DIRECTIVE: Quote every line below word for word, leaving nothing out.

Data drawn from a collection
****************************************

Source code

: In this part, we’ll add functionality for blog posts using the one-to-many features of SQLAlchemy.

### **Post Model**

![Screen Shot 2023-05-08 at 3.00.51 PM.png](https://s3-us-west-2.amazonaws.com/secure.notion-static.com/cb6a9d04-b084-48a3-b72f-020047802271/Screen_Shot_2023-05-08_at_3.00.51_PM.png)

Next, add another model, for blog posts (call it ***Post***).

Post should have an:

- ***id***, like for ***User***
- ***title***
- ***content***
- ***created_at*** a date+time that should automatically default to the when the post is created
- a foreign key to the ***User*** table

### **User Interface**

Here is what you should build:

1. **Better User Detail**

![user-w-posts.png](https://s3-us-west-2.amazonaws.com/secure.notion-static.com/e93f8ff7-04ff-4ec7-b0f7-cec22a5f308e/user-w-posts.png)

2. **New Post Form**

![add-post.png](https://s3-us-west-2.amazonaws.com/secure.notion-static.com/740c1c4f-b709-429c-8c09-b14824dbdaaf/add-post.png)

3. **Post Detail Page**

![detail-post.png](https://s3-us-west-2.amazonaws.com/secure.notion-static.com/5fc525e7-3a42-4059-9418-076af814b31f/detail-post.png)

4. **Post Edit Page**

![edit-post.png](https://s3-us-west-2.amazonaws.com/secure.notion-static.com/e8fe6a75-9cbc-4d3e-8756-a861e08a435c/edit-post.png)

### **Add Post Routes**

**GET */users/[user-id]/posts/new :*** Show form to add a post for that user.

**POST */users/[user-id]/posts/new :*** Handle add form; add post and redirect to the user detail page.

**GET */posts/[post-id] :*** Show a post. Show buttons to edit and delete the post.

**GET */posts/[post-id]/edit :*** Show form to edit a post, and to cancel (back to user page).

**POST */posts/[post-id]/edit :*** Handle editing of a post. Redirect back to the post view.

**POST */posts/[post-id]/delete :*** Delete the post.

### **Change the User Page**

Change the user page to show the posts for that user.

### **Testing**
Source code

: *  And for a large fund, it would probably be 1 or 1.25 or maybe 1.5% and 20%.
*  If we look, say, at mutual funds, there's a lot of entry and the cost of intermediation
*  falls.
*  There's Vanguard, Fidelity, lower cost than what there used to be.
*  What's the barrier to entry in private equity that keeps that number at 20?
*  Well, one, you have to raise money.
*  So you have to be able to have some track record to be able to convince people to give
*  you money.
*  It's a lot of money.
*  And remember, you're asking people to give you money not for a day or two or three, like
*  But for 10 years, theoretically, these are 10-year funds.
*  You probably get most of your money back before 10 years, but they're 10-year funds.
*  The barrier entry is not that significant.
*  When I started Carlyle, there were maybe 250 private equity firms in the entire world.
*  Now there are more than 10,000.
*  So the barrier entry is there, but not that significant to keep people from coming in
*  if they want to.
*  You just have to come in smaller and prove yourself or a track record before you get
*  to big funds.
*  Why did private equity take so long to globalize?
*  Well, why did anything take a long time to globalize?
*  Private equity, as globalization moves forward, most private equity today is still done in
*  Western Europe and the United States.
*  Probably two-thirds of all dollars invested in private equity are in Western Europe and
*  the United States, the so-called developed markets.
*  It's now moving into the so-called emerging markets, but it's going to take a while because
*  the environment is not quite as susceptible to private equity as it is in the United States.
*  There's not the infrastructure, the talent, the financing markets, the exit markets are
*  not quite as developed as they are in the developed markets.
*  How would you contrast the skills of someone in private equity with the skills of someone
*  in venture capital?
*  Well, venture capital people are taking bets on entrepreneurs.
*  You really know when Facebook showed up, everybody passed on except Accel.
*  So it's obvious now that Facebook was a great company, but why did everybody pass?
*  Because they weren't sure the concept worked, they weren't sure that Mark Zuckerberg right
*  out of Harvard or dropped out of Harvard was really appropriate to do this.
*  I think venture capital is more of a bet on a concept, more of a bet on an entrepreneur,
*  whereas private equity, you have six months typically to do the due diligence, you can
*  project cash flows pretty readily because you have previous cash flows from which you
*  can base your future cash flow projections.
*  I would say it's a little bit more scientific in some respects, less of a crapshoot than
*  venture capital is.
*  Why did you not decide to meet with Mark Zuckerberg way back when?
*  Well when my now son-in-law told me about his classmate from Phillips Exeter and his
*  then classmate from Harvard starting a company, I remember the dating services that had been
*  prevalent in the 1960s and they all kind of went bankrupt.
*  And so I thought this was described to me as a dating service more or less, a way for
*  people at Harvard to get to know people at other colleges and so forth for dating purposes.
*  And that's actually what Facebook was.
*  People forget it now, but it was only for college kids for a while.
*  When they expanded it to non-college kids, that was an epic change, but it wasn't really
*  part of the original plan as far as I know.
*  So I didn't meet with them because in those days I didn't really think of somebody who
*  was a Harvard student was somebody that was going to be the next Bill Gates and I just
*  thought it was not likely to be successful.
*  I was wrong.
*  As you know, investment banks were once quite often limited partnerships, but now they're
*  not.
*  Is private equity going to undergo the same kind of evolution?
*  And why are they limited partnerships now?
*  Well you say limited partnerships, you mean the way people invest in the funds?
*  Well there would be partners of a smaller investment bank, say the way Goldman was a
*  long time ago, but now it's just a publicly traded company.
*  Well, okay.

****************************************

ANSWER SECTION:
Source code

: In this part, we’ll add functionality for blog posts using the one-to-many features of SQLAlchemy.

### **Post Model**

![Screen Shot 2023-05-08 at 3.00.51 PM.png](https://s3-us-west-2.amazonaws.com/secure.notion-static.com/cb6a9d04-b084-48a3-b72f-020047802271/Screen_Shot_2023-05-08_at_3.00.51_PM.png)

Next, add another model, for blog posts (call it ***Post***).

Post should have an:

- ***id***, like for ***User***
- ***title***
- ***content***
- ***created_at*** a date+time that should automatically default to the when the post is created
- a foreign key to the ***User*** table

### **User Interface**

Here is what you should build:

1. **Better User Detail**

![user-w-posts.png](https://s3-us-west-2.amazonaws.com/secure.notion-static.com/e93f8ff7-04ff-4ec7-b0f7-cec22a5f308e/user-w-posts.png)

2. **New Post Form**

![add-post.png](https://s3-us-west-2.amazonaws.com/secure.notion-static.com/740c1c4f-b709-429c-8c09-b14824dbdaaf/add-post.png)

3. **Post Detail Page**

![detail-post.png](https://s3-us-west-2.amazonaws.com/secure.notion-static.com/5fc525e7-3a42-4059-9418-076af814b31f/detail-post.png)

4. **Post Edit Page**

![edit-post.png](https://s3-us-west-2.amazonaws.com/secure.notion-static.com/e8fe6a75-9cbc-4d3e-8756-a861e08a435c/edit-post.png)

### **Add Post Routes**

**GET */users/[user-id]/posts/new :*** Show form to add a post for that user.

**POST */users/[user-id]/posts/new :*** Handle add form; add post and redirect to the user detail page.

**GET */posts/[post-id] :*** Show a post. Show buttons to edit and delete the post.

**GET */posts/[post-id]/edit :*** Show form to edit a post, and to cancel (back to user page).

**POST */posts/[post-id]/edit :*** Handle editing of a post. Redirect back to the post view.

**POST */posts/[post-id]/delete :*** Delete the post.

### **Change the User Page**

Change the user page to show the posts for that user.

### **Testing**
Source code

: *  And for a large fund, it would probably be 1 or 1.25 or maybe 1.5% and 20%.
*  If we look, say, at mutual funds, there's a lot of entry and the cost of intermediation
*  falls.
*  There's Vanguard, Fidelity, lower cost than what there used to be.
*  What's the barrier to entry in private equity that keeps that number at 20?
*  Well, one, you have to raise money.
*  So you have to be able to have some track record to be able to convince people to give
*  you money.
*  It's a lot of money.
*  And remember, you're asking people to give you money not for a day or two or three, like
*  But for 10 years, theoretically, these are 10-year funds.
*  You probably get most of your money back before 10 years, but they're 10-year funds.
*  The barrier entry is not that significant.
*  When I started Carlyle, there were maybe 250 private equity firms in the entire world.
*  Now there are more than 10,000.
*  So the barrier entry is there, but not that significant to keep people from coming in
*  if they want to.
*  You just have to come in smaller and prove yourself or a track record before you get
*  to big funds.
*  Why did private equity take so long to globalize?
*  Well, why did anything take a long time to globalize?
*  Private equity, as globalization moves forward, most private equity today is still done in
*  Western Europe and the United States.
*  Probably two-thirds of all dollars invested in private equity are in Western Europe and
*  the United States, the so-called developed markets.
*  It's now moving into the so-called emerging markets, but it's going to take a while because
*  the environment is not quite as susceptible to private equity as it is in the United States.
*  There's not the infrastructure, the talent, the financing markets, the exit markets are
*  not quite as developed as they are in the developed markets.
*  How would you contrast the skills of someone in private equity with the skills of someone
*  in venture capital?
*  Well, venture capital people are taking bets on entrepreneurs.
*  You really know when Facebook showed up, everybody passed on except Accel.
*  So it's obvious now that Facebook was a great company, but why did everybody pass?
*  Because they weren't sure the concept worked, they weren't sure that Mark Zuckerberg right
*  out of Harvard or dropped out of Harvard was really appropriate to do this.
*  I think venture capital is more of a bet on a concept, more of a bet on an entrepreneur,
*  whereas private equity, you have six months typically to do the due diligence, you can
*  project cash flows pretty readily because you have previous cash flows from which you
*  can base your future cash flow projections.
*  I would say it's a little bit more scientific in some respects, less of a crapshoot than
*  venture capital is.
*  Why did you not decide to meet with Mark Zuckerberg way back when?
*  Well when my now son-in-law told me about his classmate from Phillips Exeter and his
*  then classmate from Harvard starting a company, I remember the dating services that had been
*  prevalent in the 1960s and they all kind of went bankrupt.
*  And so I thought this was described to me as a dating service more or less, a way for
*  people at Harvard to get to know people at other colleges and so forth for dating purposes.
*  And that's actually what Facebook was.
*  People forget it now, but it was only for college kids for a while.
*  When they expanded it to non-college kids, that was an epic change, but it wasn't really
*  part of the original plan as far as I know.
*  So I didn't meet with them because in those days I didn't really think of somebody who
*  was a Harvard student was somebody that was going to be the next Bill Gates and I just
*  thought it was not likely to be successful.
*  I was wrong.
*  As you know, investment banks were once quite often limited partnerships, but now they're
*  not.
*  Is private equity going to undergo the same kind of evolution?
*  And why are they limited partnerships now?
*  Well you say limited partnerships, you mean the way people invest in the funds?
*  Well there would be partners of a smaller investment bank, say the way Goldman was a
*  long time ago, but now it's just a publicly traded company.
*  Well, okay.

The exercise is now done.